Partnership that Exemplifies Quality Benchmark: Raise DC
 
After reviewing previous community partnership efforts in DC, Raise DC came to better understand the importance of an anchor entity to their success and sustainability. The partnership then drafted criteria based on the practices of other cradle- to-career partnerships across the country, and examined the types of anchor entities that support these partnerships. After finalizing their criteria and vetting their options, the Executive Team engaged in follow-up meetings with perspective candidates and field experts. This process allowed the Raise Executive Team to achieve consensus in naming the Community Foundation for the National Capital Region (CFNCR) as the partnership’s anchor.
 
Partnership that Exemplifies Quality Benchmark: Commit!

When Commit! was established as the anchor entity to support the work of building a cradle-to-career partnership in Dallas County, TX, the partnership table prioritized getting the right staffing model in place. Serving as a backbone for hundreds of early childhood providers, 15 school districts, 21 higher education institutes and hundreds of nonprofits, Commit! has an expansive scope and has mobilized a staff to support this scope. Commit! now has a full team of full- and part-time staff, as well as respected community volunteers to supplement paid positions. Up front, the partnership table recognized the importance of having an Executive Director capable of connecting with and convening partners and a Data Analyst who could help build a compelling case for the work.
 
Key Questions for Your Partnership:
  • What organization is playing the role of anchor entity for the Partnership?

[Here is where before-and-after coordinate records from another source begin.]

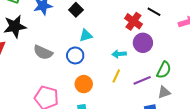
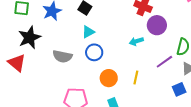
cyan triangle: (86, 35) -> (88, 32), moved
yellow line: (116, 76) -> (136, 77), moved

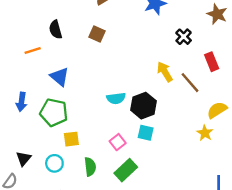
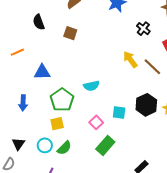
black semicircle: (55, 30) -> (39, 22), moved
blue triangle: (60, 77) -> (42, 72), turned -36
blue arrow: (21, 102) -> (23, 103), moved
black hexagon: (143, 106) -> (146, 105), moved
green pentagon: (54, 112) -> (62, 100), moved, turned 30
green semicircle: (90, 167) -> (64, 148), moved, turned 56

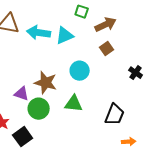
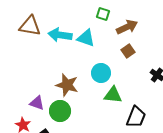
cyan triangle: (65, 36) -> (86, 38), turned 42
purple triangle: (22, 94) -> (37, 103), moved
green triangle: (74, 104) -> (113, 95), moved

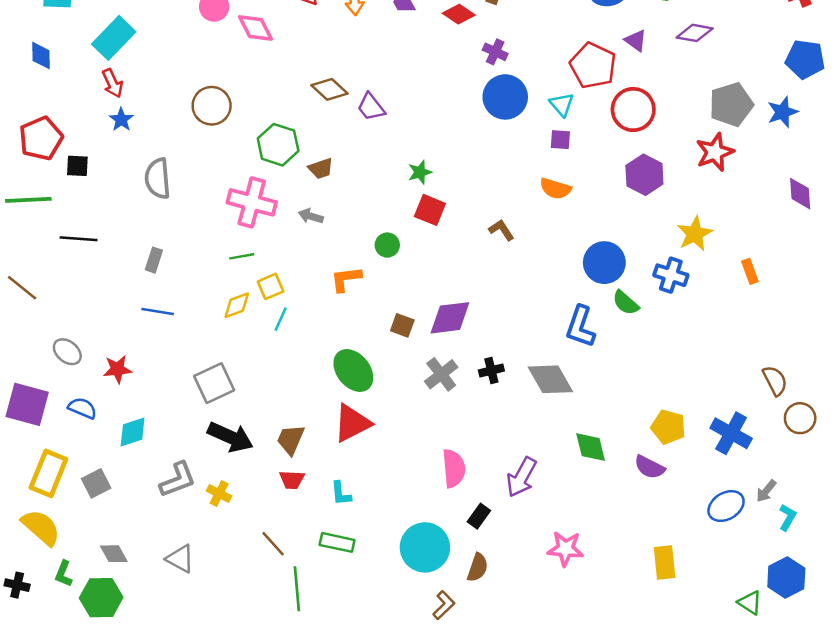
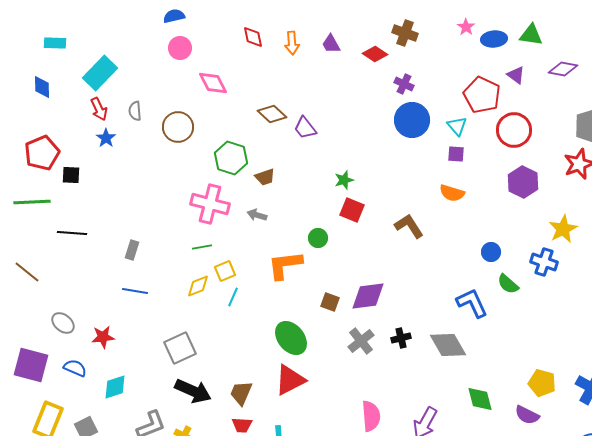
pink diamond: (255, 28) -> (213, 83), moved
gray semicircle: (158, 179) -> (135, 111), moved, size x0.6
brown L-shape: (501, 230) -> (409, 226), size x1.4
blue circle: (604, 263) -> (491, 252), size x0.6
orange L-shape: (346, 279) -> (285, 265), size x1.4
blue L-shape: (580, 327) -> (472, 303), turned 136

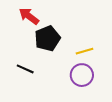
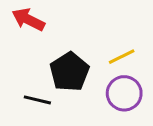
black pentagon: (47, 38) -> (70, 72), moved

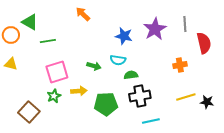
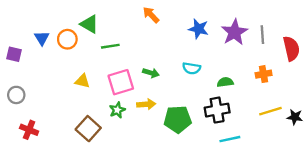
gray line: (185, 24) -> (262, 35), moved
blue star: (124, 36) -> (199, 29), moved
yellow triangle: (11, 64) -> (82, 81), moved
green arrow: (94, 66) -> (151, 73), moved
green semicircle: (131, 75) -> (225, 82), moved

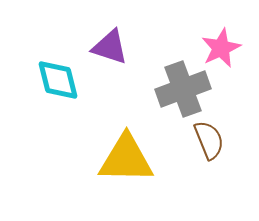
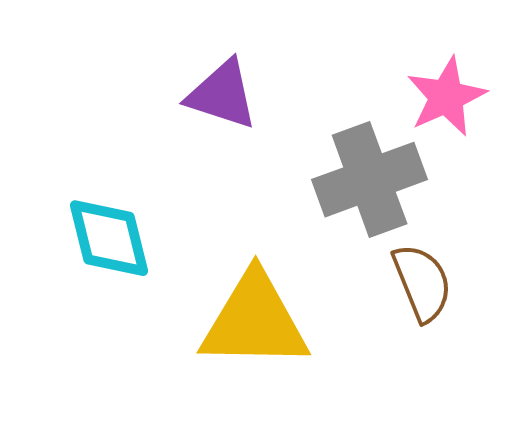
cyan diamond: (58, 80) -> (109, 238), moved

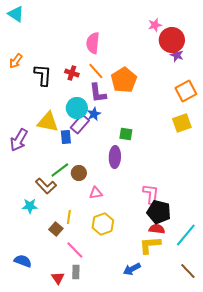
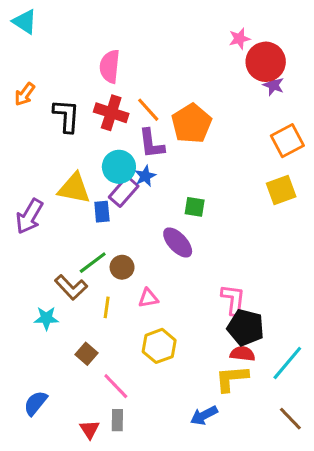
pink semicircle: (93, 43) -> (110, 66), moved
red cross: (72, 73) -> (111, 113), size x1.5
purple ellipse: (115, 157) -> (178, 242), turned -45
yellow line: (69, 217) -> (107, 307), moved
blue semicircle: (23, 261) -> (36, 403), turned -72

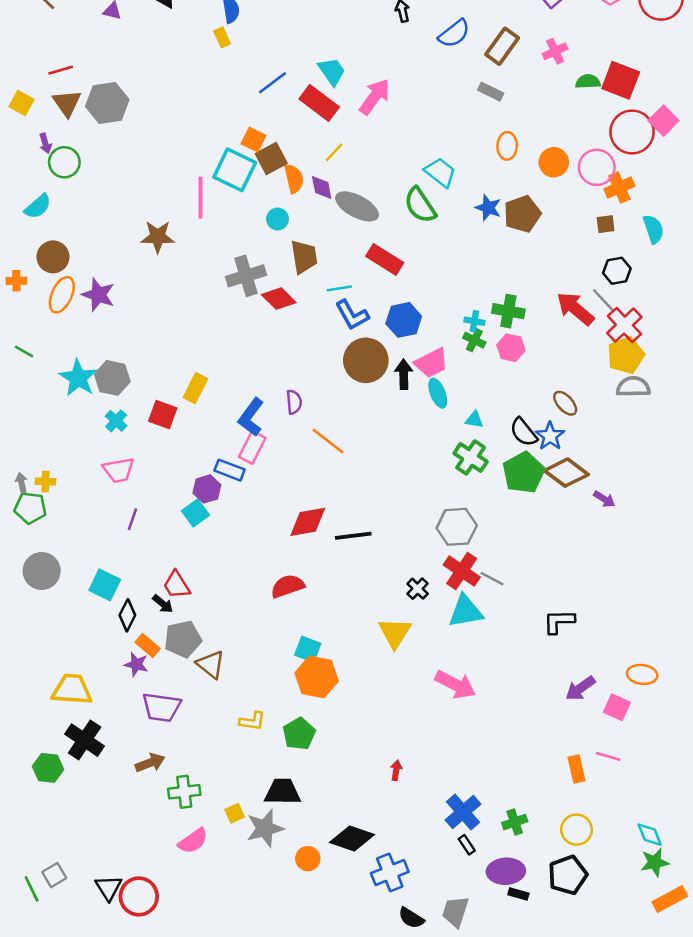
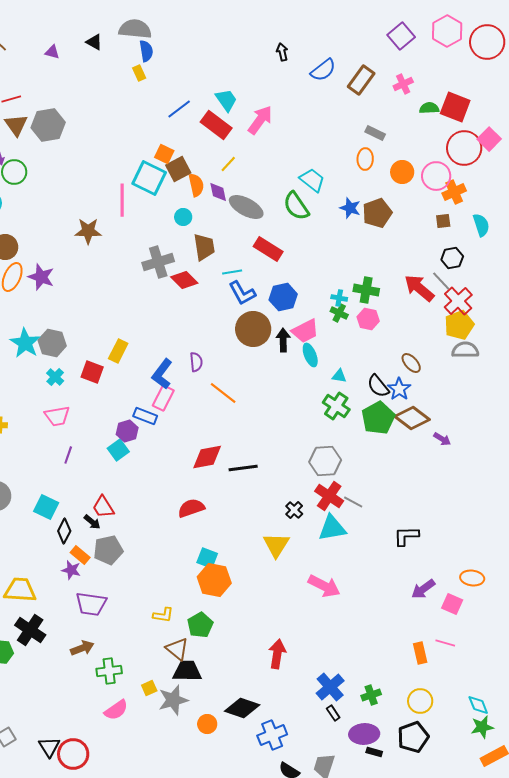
gray rectangle: (491, 92) -> (375, 133), moved
brown triangle: (211, 664) -> (177, 649), moved
red arrow: (396, 770) -> (277, 654), size x1.8

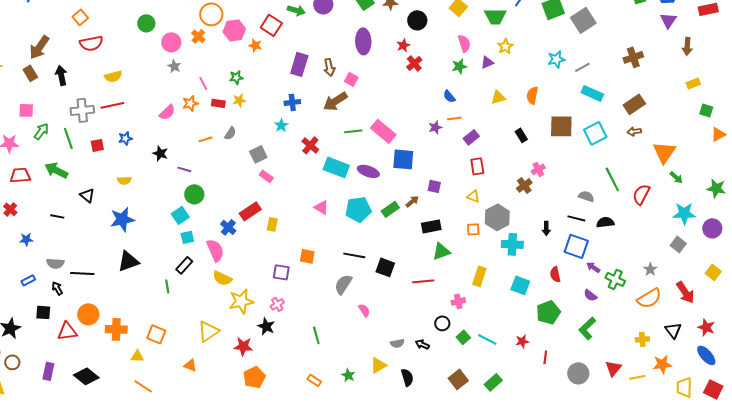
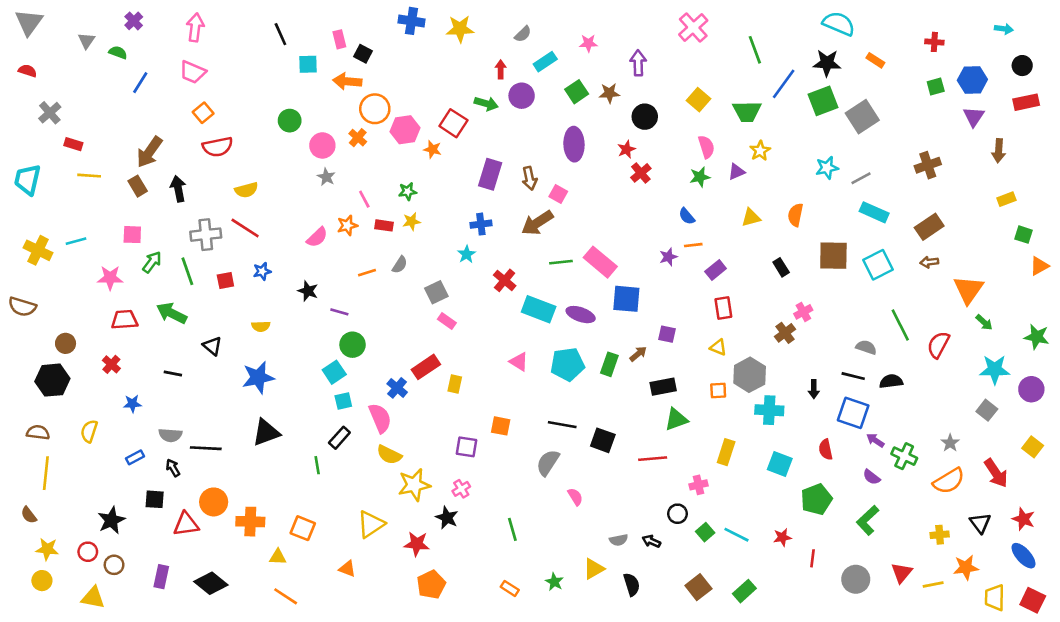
red line: (112, 105) -> (245, 228), turned 45
green rectangle: (390, 209) -> (609, 364), turned -36

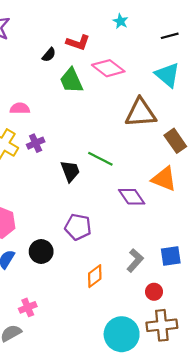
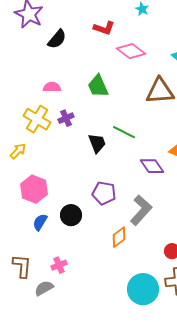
black semicircle: (49, 55) -> (57, 39), moved, size x1.5
green trapezoid: (71, 80) -> (98, 86), moved
gray L-shape: (135, 260) -> (141, 210), moved, size x1.4

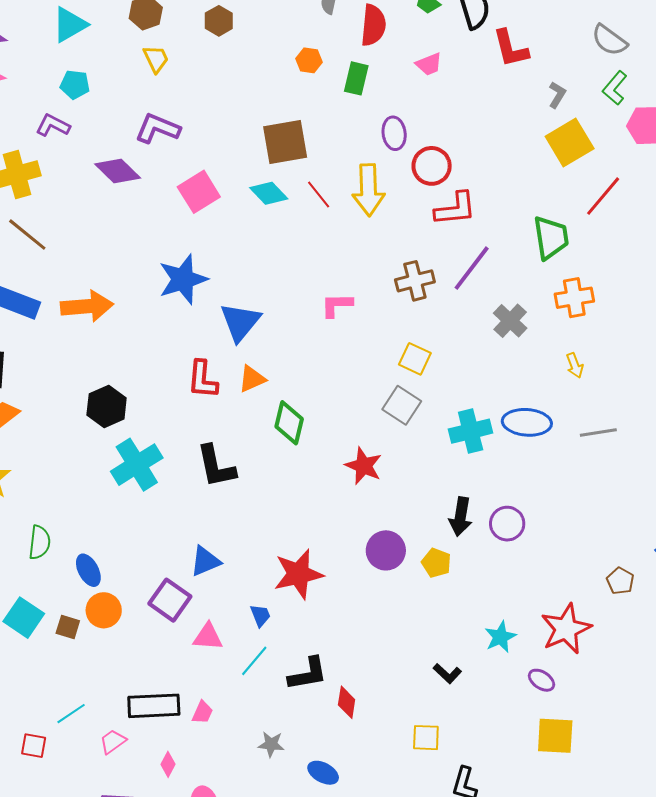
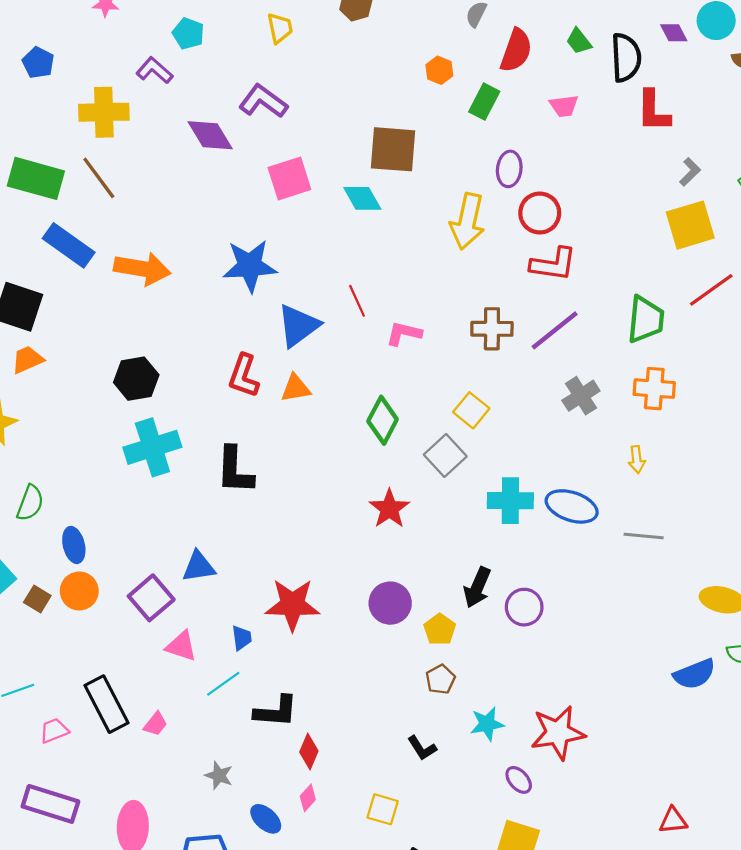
red line: (319, 195) -> (357, 301), moved
green diamond: (289, 423) -> (383, 420), moved
brown pentagon: (620, 581) -> (440, 679), moved
black rectangle: (154, 706) -> (106, 704), turned 51
pink diamond: (168, 764) -> (308, 798), moved

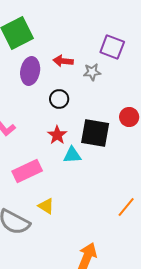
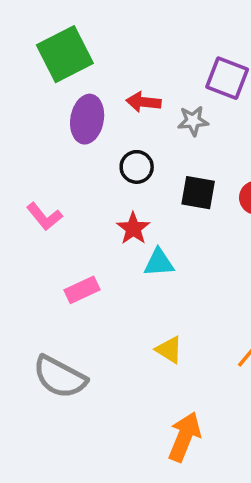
black square: (95, 133) -> (198, 193), moved, size x0.7
pink rectangle: (27, 171) -> (82, 290), size x0.7
yellow triangle: (46, 206) -> (169, 350), moved

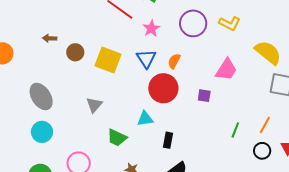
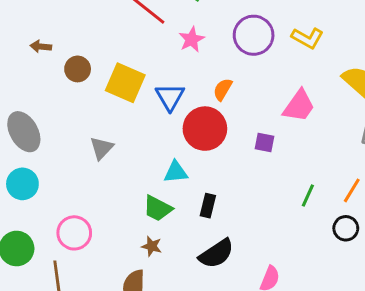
blue triangle: (146, 59) -> (170, 97), moved
green trapezoid: (117, 138) -> (158, 208), moved

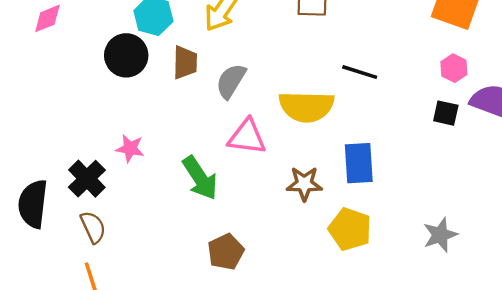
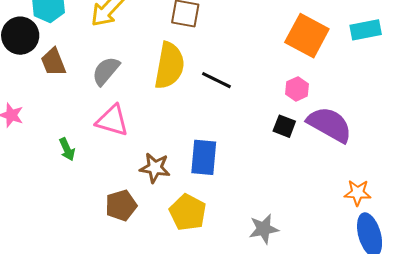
brown trapezoid: (185, 62) -> (53, 62), moved, turned 148
yellow semicircle: (306, 107) -> (169, 66), moved, turned -90
green arrow: (200, 178) -> (67, 149), size x0.6
brown pentagon: (226, 252) -> (121, 205), moved

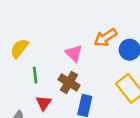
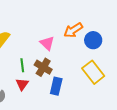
green line: (35, 75) -> (22, 65), moved

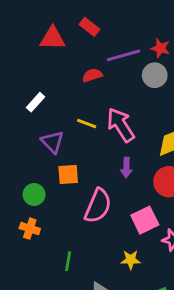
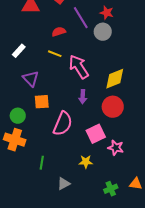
purple line: (123, 55) -> (81, 18), turned 75
yellow line: (87, 123) -> (55, 54), moved
orange cross: (30, 229) -> (15, 140), size x1.5

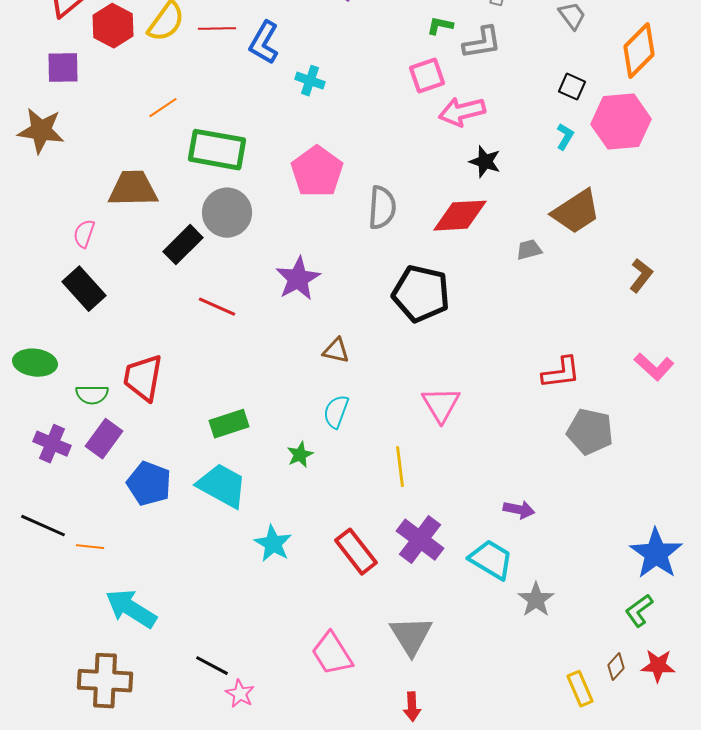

  • What evidence is there that the anchor meets the following criteria?
a. Neutrality
b. Systems orientation
c. Convening power
d. Relationship focus
e. Willingness and credibility to stick with the work
f. Commitment to evidence based decision making and continuous improvement
  • What are the roles/responsibilities of the anchor entity?
  • What are the names and titles of staff hired to support the work of the Partnership?
  • What are the job descriptions and FTE for the staffing roles currently in place?